SIIS International Day

Hans Blix, chairman of the International Commission on Weapons of Mass Destruction and former chief weapons inspector in Iraq, said at the Stanford Institute for International Studies' International Day, "Challenges in a New Era," on May 6 that he does not think the world faces a new nuclear arms race. Nuclear risks posed by terrorists and nations like Iran and North Korea could trigger a new nuclear arms race, warned CISAC Co-Director and Stanford professor Scott D. Sagan.

Blix said that there need not be a new arms race if the world diligently pursues diplomacy. Blix's speech attracted a strong response from Sagan, who participated in the same plenary panel titled "Looking Ahead: A New Nuclear Arms Race?" "I think there already is a new and very different kind of nuclear arms race going on," Sagan said. "It is a race between terrorists trying to develop a nuclear weapon and national and international efforts to stop that." As North Korea "race[s] ahead with its own persistent and provocative nuclear program," Sagan said the likelihood that the impoverished country will want to test its weapons or sell them to the highest bidder will increase. "I think Dr. Blix's paper greatly underestimates the threat of nuclear terrorism today," he said.

The exchange was one of many during the one day International Day that attracted hundreds of diplomats, policymakers, faculty and students. Other speakers included Oxford professor Paul Collier, the State Department counselor, Philip Zelikow, and Stonebridge International chairman, Samuel Berger.

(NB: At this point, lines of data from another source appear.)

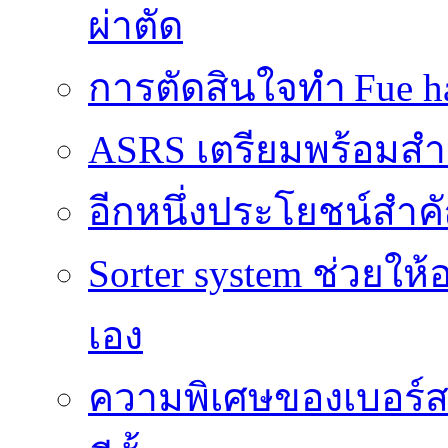
ผ่าตัด
การตัดสินใจทำ Fue ha
ASRS เตรียมพร้อมส
อีกหนึ่งประโยชน์สำคั
Sorter system ช่วยให
เอง
ความพิเศษของเบอร์สว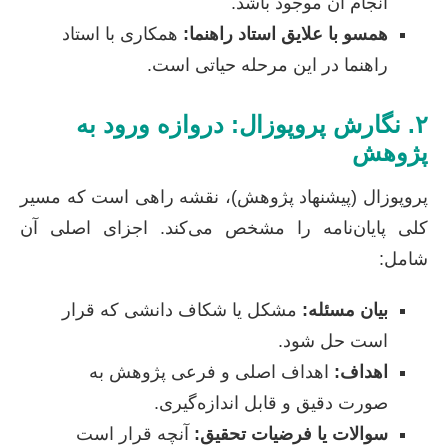
انجام آن موجود باشد.
همسو با علایق استاد راهنما:
همکاری با استاد
راهنما در این مرحله حیاتی است.
۲. نگارش پروپوزال: دروازه ورود به
پژوهش
پروپوزال (پیشنهاد پژوهش)، نقشه راهی است که مسیر
کلی پایان‌نامه را مشخص می‌کند. اجزای اصلی آن
شامل:
بیان مسئله:
مشکل یا شکاف دانشی که قرار
است حل شود.
اهداف:
اهداف اصلی و فرعی پژوهش به
صورت دقیق و قابل اندازه‌گیری.
سوالات یا فرضیات تحقیق:
آنچه قرار است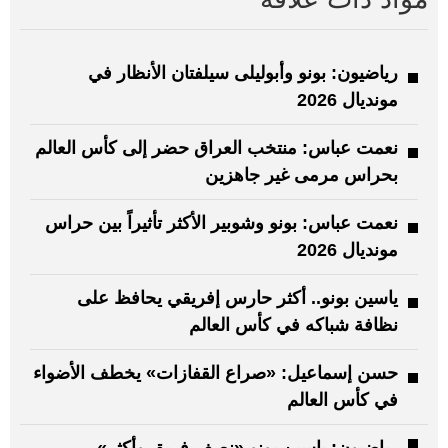
رياضيون: بونو وأبوليلى سيلفتان الأنظار في
مونديال 2026
نعمت عباس: منتخب العراق حضر إلى كأس العالم
بحراس مرمى غير جاهزين
نعمت عباس: بونو وشوبير الأكثر تأثيراً بين حراس
مونديال 2026
ياسين بونو.. أكثر حارس إفريقي يحافظ على
نظافة شباكه في كأس العالم
حسن إسماعيل: «صراع القفازات» يخطف الأضواء
في كأس العالم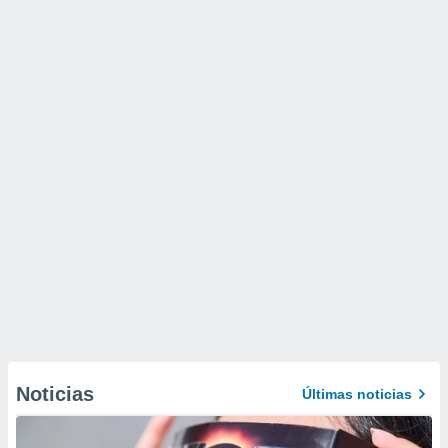
Noticias
Últimas noticias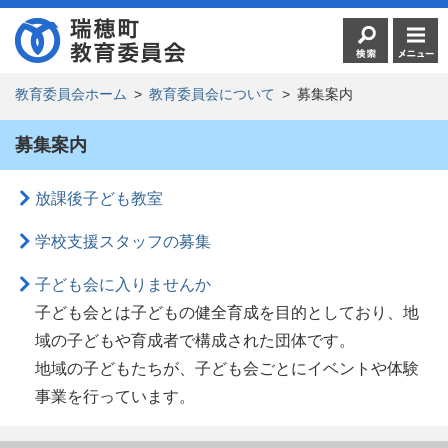
教育委員会ホーム
>
教育委員会について
>
募集案内
募集案内
放課後子ども教室
学校支援スタッフの募集
子ども会に入りませんか
子ども会とは子どもの健全育成を目的としており、地
域の子どもや育成者で構成された団体です。
地域の子どもたちが、子ども会ごとにイベントや体験
事業を行っています。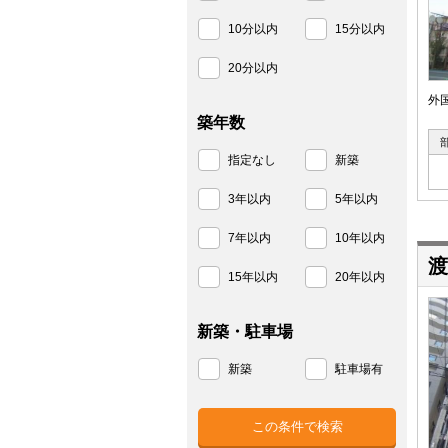
10分以内
15分以内
20分以内
外
築年数
指定なし
新築
3年以内
5年以内
7年以内
10年以内
渡
15年以内
20年以内
新築・駐車場
新築
駐車場有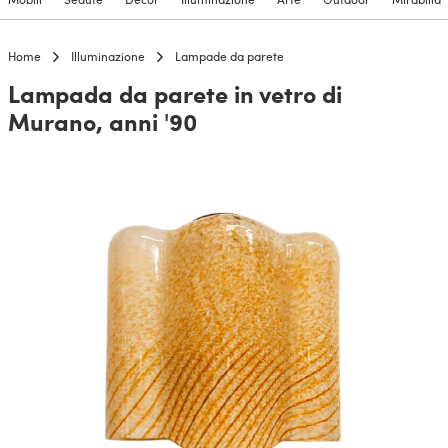
Home
Illuminazione
Lampade da parete
Lampada da parete in vetro di
Murano, anni '90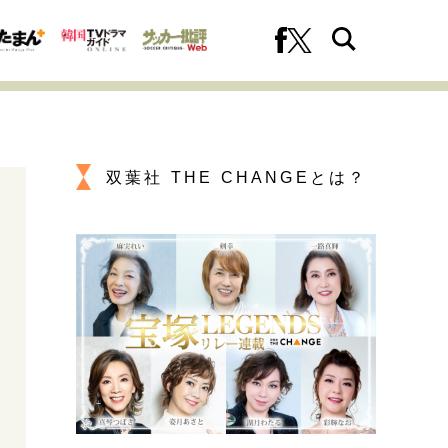
双葉社 THE CHANGEとは？
への挑戦
プロフェッショナルの矜持
ファーストキャリアを拓く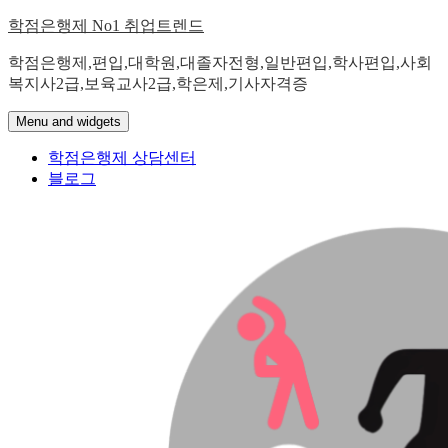
Skip
학점은행제 No1 취업트렌드
to
content
학점은행제,편입,대학원,대졸자전형,일반편입,학사편입,사회
복지사2급,보육교사2급,학은제,기사자격증
Menu and widgets
학점은행제 상담센터
블로그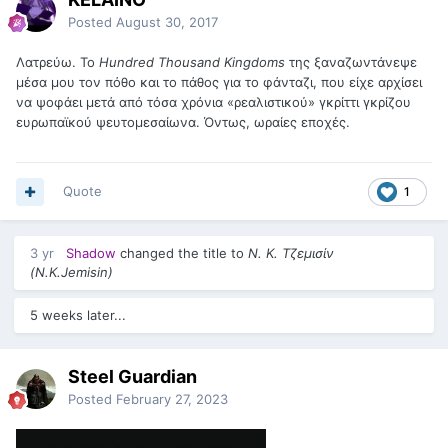
Posted
August 30, 2017
Λατρεύω. Το
Hundred Thousand Kingdoms
της ξαναζωντάνεψε
μέσα μου τον πόθο και το πάθος για το φάνταζι, που είχε αρχίσει
να ψοφάει μετά από τόσα χρόνια «ρεαλιστικού» γκρίττι γκρίζου
ευρωπαϊκού ψευτομεσαίωνα. Όντως, ωραίες εποχές.
Quote
1
3 yr
Shadow
changed the title to
Ν. Κ. Τζεμισίν
(N.K.Jemisin)
5 weeks later...
Steel Guardian
Posted
February 27, 2023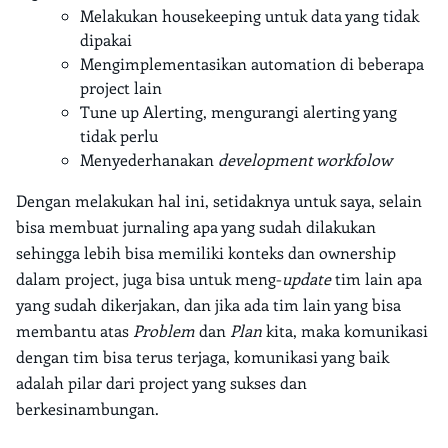
Melakukan housekeeping untuk data yang tidak
dipakai
Mengimplementasikan automation di beberapa
project lain
Tune up Alerting, mengurangi alerting yang
tidak perlu
Menyederhanakan
development workfolow
Dengan melakukan hal ini, setidaknya untuk saya, selain
bisa membuat jurnaling apa yang sudah dilakukan
sehingga lebih bisa memiliki konteks dan ownership
dalam project, juga bisa untuk meng-
update
tim lain apa
yang sudah dikerjakan, dan jika ada tim lain yang bisa
membantu atas
Problem
dan
Plan
kita, maka komunikasi
dengan tim bisa terus terjaga, komunikasi yang baik
adalah pilar dari project yang sukses dan
berkesinambungan.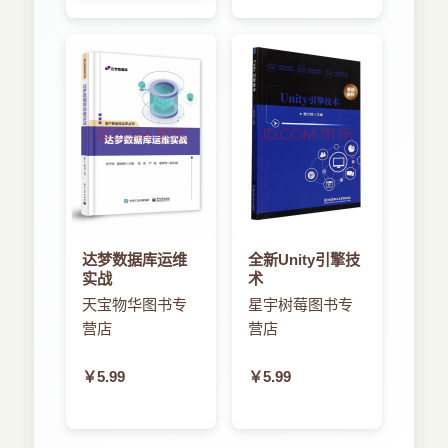
达梦数据库运维
全新Unity引擎技
实战
术
天宝物华图书专
星宇树莓图书专
营店
营店
￥5.99
￥5.99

Zelikow and Berger both spoke on U.S. foreign policy.

The SIIS International Day also included discussion session on topics such as Russia's future, U.S. policy on the Korean peninsula, climate change, our energy future, United Nations reform, responses to infectious diseases, U.S.-European relations, and international criminal justice and security. Participants included both Stanford faculty and invited scholars, policymakers, and journalists.

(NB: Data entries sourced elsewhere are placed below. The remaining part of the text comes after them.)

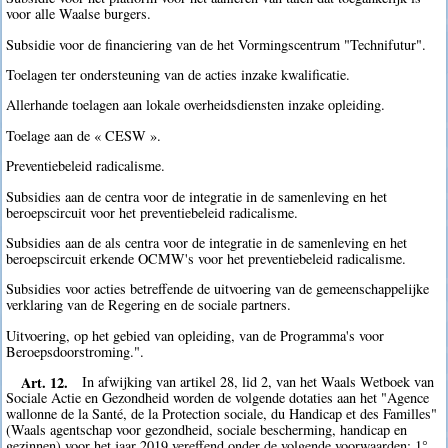
voor alle Waalse burgers.
Subsidie voor de financiering van de het Vormingscentrum "Technifutur".
Toelagen ter ondersteuning van de acties inzake kwalificatie.
Allerhande toelagen aan lokale overheidsdiensten inzake opleiding.
Toelage aan de « CESW ».
Preventiebeleid radicalisme.
Subsidies aan de centra voor de integratie in de samenleving en het
beroepscircuit voor het preventiebeleid radicalisme.
Subsidies aan de als centra voor de integratie in de samenleving en het
beroepscircuit erkende OCMW's voor het preventiebeleid radicalisme.
Subsidies voor acties betreffende de uitvoering van de gemeenschappelijke
verklaring van de Regering en de sociale partners.
Uitvoering, op het gebied van opleiding, van de Programma's voor
Beroepsdoorstroming.".
Art. 12.
In afwijking van artikel 28, lid 2, van het Waals Wetboek van
Sociale Actie en Gezondheid worden de volgende dotaties aan het "Agence
wallonne de la Santé, de la Protection sociale, du Handicap et des Familles"
(Waals agentschap voor gezondheid, sociale bescherming, handicap en
gezinnen) voor het jaar 2019 vereffend onder de volgende voorwaarden: 1°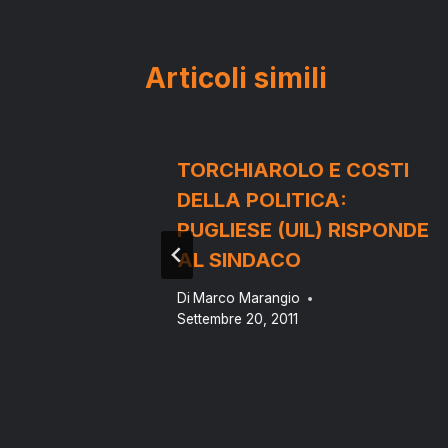
Articoli simili
 MARE:
TORCHIAROLO E COSTI
R IL
DELLA POLITICA:
S
PUGLIESE (UIL) RISPONDE
A
AL SINDACO
Di
Marco Marangio
Settembre 20, 2011
 13, 2014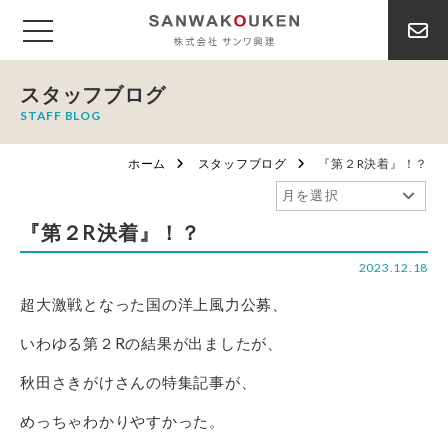
スタッフブログ
STAFF BLOG
ホーム
スタッフブログ
『第２R決着』！？
『第２R決着』！？
2023.12.18
超大激戦となった国の洋上風力公募、
いわゆる第２Rの結果が出ましたが、
秋田さきがけさんの特集記事が、
めっちゃわかりやすかった。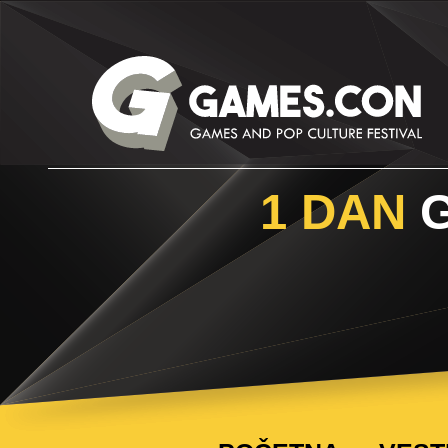
1 DAN
G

Coit D. Blacker, director of SIIS, said the International Day, an annual event, will become part of the university's newly launched International Initiative that promotes interdisciplinary research and teaching. He also said the Stanford Institute for International Studies will be renamed the Freeman Spogli Institute for International Studies at Stanford University, effective September 1, in recognition of alumni Bradford Freeman, a member of the university's Board of Trustees, and Ronald Spogli, a member of the SIIS board of visitors, who together donated a lead gift of $50 million to help launch the initiative last month.